The Importance of Hashing

People who are just beginning to code make a lot of mistakes and do a lot of stupid things. I once used to struggle with parsing thorough every line of a file before I learned that it would be much easier to use split-functions and similar lists. One common mistake people make is that they need to store large amounts of data and parse through them every time they need to access that information. But, with a bit more expertise, those newbies can throw away those "for" loops and sort-methods. There's a new kid in town. And his name is "Hashing."

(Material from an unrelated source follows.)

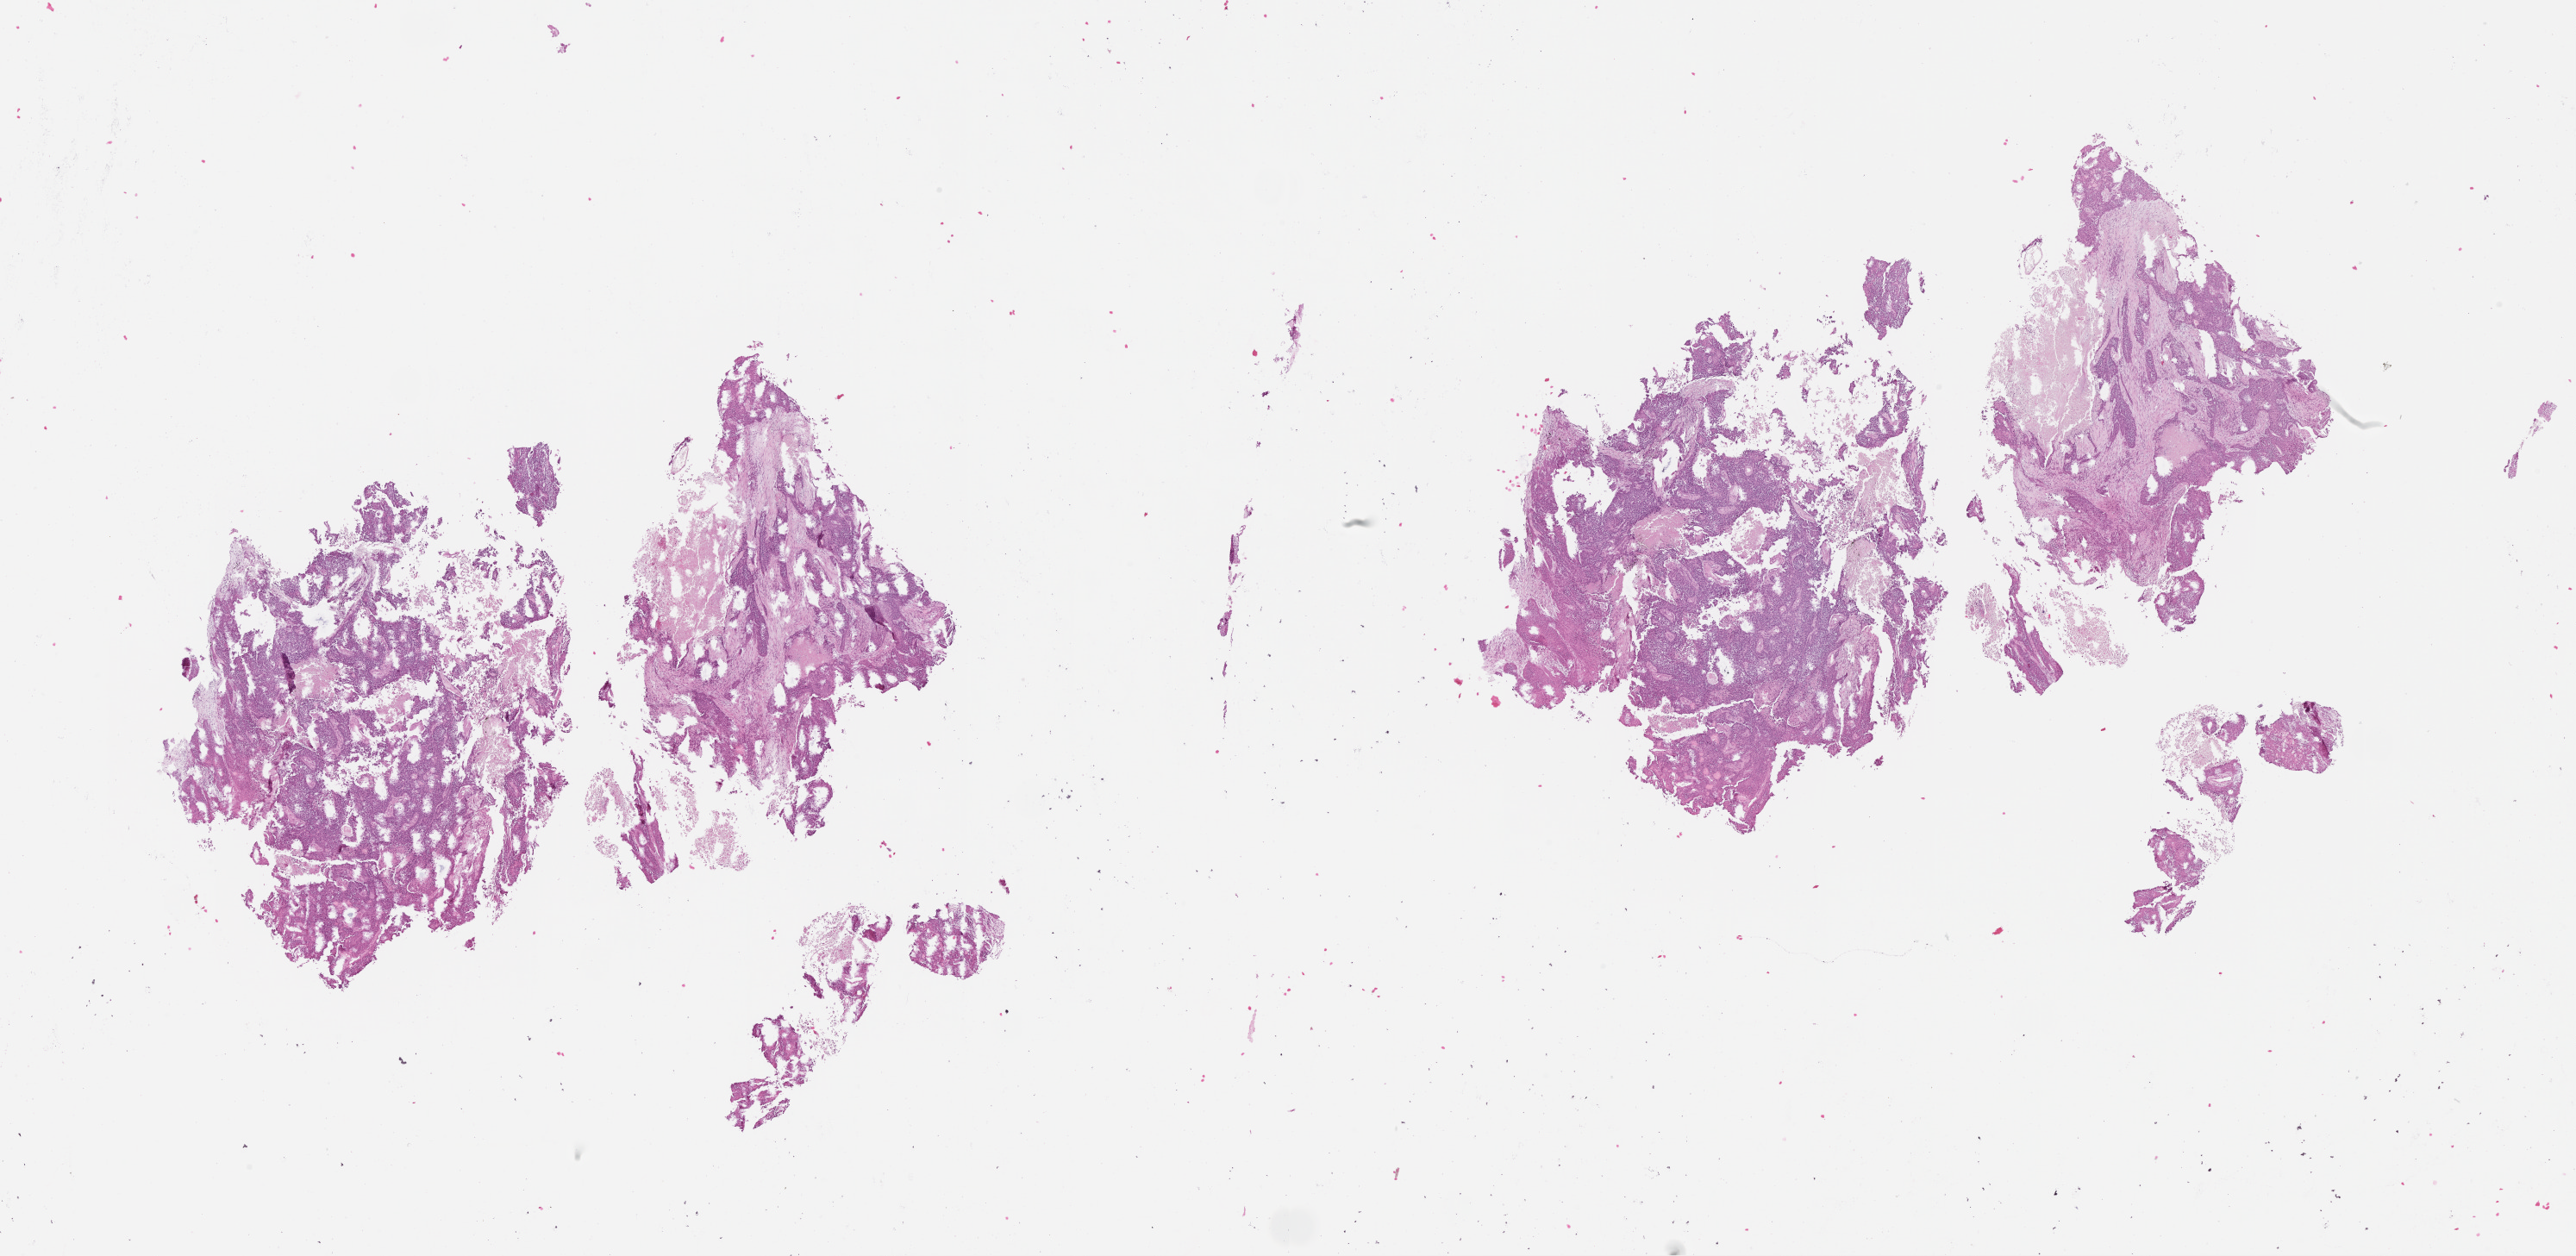
Digitized Hematoxylin and eosin (H&E) stained tissue section (whole slide) — shown as a low-resolution overview of the whole scanned area (about 24.1 x 11.7 mm). Lung, tumour tissue. Male, 66 y/o.
* patient diagnosis (cohort enrolment): squamous cell carcinoma (lung)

The following code uses two different lists indices_start and indices_end. These two lists have the start and end positions of certain areas in a very long sequence, and the computer must go from one list to the other to identify those regions when parsing through a string "s".

for i in range(len(s)):
    c+=1
    if c in indices:
        line=int(indices_start.index(c))
        for i in s[i:indices_end[line]+1]:

            s2+="N"

The problem is that this takes forever and a half to run. But, if we just replaced the two lists with a single hash (or dictionary) which we will name indices, then the program runs like clockwork.

for i in range(len(s)):
    c+=1
    if c in indices:
        line=int(indices[c])
        for i in s[i:line+1]:

            s2+="N"

Just goes to show how much of a difference code optimization can make. 

END

(Excuse me for that last line. My Fortran is leaking.)